**課題 A**
原文によると、ヨーロッパから日本に輸入されているものは何か。
**課題 B**
原文の「日本が世界に誇れるものに豊か」から「区でしか見ることができない。」まで（両端を含む）を、「柳並木」を「桜並木」に置き換えて書き直せ。

==== 原文

水路が生きる日本の原風景 石川県・穴水町

 日本が世界に誇れるものに豊かな自然がある。政治や経済などは国際競争社会の中で浮き沈みがあるものの、自然だけは人間の力ではどうなるものでもない。それでも世界中でうらやましがられるおいしい日本の水も中国資本が買い求めようとしているらしいから安心できない。
 日本ではどこでも生水が飲めるものと思われているが、中国では生水は飲めないものと思った方がよい。そんな我が国でもヨーロッパからミネラルウォーターが輸入されていると聞くとわびしくなる。
 話はさかのぼり、江戸の古地図を見ると、細かく水路が張り巡らされている。物の運搬や防火の役目を果たしたのだろう。しかし時代劇でよく見る柳並木の風情も今は町並み保存の地区でしか見ることができない。

========
==== データセット

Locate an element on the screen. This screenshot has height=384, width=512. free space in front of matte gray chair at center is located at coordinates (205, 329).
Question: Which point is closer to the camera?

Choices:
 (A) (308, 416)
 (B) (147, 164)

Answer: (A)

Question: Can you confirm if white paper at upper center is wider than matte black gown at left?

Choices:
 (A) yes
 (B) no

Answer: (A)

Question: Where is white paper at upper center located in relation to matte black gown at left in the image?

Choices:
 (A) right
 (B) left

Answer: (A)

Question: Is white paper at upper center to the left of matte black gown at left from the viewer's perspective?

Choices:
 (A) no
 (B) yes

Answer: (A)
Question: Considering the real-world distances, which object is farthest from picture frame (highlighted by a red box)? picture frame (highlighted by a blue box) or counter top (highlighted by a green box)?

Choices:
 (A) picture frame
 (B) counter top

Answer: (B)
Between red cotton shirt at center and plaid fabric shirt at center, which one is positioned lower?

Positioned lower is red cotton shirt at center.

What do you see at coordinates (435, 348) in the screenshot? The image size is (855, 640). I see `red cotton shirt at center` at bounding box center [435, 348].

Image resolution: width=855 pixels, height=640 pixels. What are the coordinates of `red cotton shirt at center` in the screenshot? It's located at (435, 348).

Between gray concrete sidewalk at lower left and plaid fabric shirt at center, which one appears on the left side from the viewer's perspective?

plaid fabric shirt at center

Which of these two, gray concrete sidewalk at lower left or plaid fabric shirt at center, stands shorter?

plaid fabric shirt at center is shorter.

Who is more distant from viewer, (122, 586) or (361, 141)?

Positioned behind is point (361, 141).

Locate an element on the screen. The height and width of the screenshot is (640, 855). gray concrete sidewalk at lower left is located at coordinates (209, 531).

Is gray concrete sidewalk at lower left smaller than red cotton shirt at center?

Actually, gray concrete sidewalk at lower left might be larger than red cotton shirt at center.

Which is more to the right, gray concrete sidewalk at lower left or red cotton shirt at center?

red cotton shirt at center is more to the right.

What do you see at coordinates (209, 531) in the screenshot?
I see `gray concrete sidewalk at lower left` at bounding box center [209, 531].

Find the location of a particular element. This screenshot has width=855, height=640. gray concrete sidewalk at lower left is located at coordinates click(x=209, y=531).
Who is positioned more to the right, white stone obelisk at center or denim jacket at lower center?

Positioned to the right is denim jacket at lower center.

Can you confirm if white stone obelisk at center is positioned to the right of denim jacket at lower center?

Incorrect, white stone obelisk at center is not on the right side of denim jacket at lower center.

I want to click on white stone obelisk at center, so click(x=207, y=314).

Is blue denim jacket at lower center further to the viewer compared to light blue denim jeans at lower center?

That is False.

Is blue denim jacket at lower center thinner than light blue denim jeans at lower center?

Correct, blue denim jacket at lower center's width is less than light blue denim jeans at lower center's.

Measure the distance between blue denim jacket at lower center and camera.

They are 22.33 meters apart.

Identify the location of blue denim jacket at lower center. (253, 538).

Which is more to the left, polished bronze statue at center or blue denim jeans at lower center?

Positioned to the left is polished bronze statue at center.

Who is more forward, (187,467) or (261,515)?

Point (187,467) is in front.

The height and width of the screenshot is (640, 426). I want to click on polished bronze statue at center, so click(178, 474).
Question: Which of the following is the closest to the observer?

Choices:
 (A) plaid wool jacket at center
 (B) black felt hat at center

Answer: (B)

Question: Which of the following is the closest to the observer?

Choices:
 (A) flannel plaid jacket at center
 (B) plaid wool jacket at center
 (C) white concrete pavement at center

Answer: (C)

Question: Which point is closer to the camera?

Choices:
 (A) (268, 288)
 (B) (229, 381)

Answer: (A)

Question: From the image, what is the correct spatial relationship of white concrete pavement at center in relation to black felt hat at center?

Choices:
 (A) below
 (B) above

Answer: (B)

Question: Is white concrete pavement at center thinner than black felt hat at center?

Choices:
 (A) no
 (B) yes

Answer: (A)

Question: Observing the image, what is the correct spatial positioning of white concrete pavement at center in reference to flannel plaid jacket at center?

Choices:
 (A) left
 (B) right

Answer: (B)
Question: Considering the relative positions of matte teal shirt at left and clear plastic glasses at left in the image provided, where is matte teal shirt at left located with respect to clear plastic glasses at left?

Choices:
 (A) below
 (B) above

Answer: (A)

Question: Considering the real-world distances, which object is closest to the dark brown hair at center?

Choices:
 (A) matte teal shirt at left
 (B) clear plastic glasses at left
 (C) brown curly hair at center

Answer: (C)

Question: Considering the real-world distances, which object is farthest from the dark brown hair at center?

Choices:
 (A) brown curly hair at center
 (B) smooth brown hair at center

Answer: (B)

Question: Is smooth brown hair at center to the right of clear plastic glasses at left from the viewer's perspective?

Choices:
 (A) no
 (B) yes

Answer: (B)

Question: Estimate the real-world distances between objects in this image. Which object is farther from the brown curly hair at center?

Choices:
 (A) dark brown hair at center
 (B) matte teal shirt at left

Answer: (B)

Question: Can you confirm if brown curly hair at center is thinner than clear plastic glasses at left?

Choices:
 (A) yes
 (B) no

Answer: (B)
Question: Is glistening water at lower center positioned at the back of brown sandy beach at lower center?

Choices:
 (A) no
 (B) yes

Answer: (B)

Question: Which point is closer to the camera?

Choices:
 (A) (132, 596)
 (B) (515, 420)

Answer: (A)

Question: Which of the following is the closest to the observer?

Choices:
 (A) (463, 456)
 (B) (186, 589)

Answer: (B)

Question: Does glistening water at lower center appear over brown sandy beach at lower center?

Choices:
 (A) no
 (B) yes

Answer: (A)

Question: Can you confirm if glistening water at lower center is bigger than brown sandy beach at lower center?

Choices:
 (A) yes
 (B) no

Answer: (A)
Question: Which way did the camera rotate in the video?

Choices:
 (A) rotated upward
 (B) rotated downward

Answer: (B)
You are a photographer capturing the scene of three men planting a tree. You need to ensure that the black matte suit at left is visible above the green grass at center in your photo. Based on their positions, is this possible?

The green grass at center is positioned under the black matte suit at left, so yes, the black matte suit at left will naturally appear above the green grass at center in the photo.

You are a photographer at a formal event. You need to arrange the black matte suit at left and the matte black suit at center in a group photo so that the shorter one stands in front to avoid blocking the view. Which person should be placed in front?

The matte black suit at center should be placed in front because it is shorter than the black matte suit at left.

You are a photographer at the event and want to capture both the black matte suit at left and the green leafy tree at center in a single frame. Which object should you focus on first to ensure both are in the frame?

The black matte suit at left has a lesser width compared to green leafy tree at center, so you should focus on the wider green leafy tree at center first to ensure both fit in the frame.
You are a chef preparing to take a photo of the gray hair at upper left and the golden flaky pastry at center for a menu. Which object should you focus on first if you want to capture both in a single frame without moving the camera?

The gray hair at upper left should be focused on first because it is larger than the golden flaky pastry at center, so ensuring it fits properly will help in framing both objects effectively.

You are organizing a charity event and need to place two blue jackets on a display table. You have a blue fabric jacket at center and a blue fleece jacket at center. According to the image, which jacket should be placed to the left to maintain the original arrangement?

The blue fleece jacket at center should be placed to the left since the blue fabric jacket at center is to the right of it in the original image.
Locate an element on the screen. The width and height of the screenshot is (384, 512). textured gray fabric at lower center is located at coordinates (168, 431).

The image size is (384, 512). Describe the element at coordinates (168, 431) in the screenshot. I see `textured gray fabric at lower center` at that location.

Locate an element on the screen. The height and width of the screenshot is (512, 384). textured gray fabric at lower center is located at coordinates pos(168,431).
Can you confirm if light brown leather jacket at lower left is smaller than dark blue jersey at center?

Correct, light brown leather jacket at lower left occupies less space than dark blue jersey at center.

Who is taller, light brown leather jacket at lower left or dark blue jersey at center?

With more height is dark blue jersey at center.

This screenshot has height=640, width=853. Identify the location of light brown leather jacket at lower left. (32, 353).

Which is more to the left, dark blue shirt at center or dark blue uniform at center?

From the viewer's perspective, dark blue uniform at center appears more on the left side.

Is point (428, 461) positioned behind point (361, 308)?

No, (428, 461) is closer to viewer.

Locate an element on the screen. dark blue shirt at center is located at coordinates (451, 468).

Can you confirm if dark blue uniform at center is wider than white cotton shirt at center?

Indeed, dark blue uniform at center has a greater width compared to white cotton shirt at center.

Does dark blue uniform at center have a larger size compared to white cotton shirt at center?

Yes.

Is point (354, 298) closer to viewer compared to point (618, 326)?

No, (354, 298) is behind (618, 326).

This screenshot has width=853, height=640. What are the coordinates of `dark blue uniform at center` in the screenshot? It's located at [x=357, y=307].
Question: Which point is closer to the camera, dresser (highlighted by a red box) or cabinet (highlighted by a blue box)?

========

**解答例 A**
ミネラルウォーター。

**解答例 B**
日本が世界に誇れるものに豊かな自然がある。政治や経済などは国際競争社会の中で浮き沈みがあるものの、自然だけは人間の力ではどうなるものでもない。それでも世界中でうらやましがられるおいしい日本の水も中国資本が買い求めようとしているらしいから安心できない。
 日本ではどこでも生水が飲めるものと思われているが、中国では生水は飲めないものと思った方がよい。そんな我が国でもヨーロッパからミネラルウォーターが輸入されていると聞くとわびしくなる。
 話はさかのぼり、江戸の古地図を見ると、細かく水路が張り巡らされている。物の運搬や防火の役目を果たしたのだろう。しかし時代劇でよく見る桜並木の風情も今は町並み保存の地区でしか見ることができない。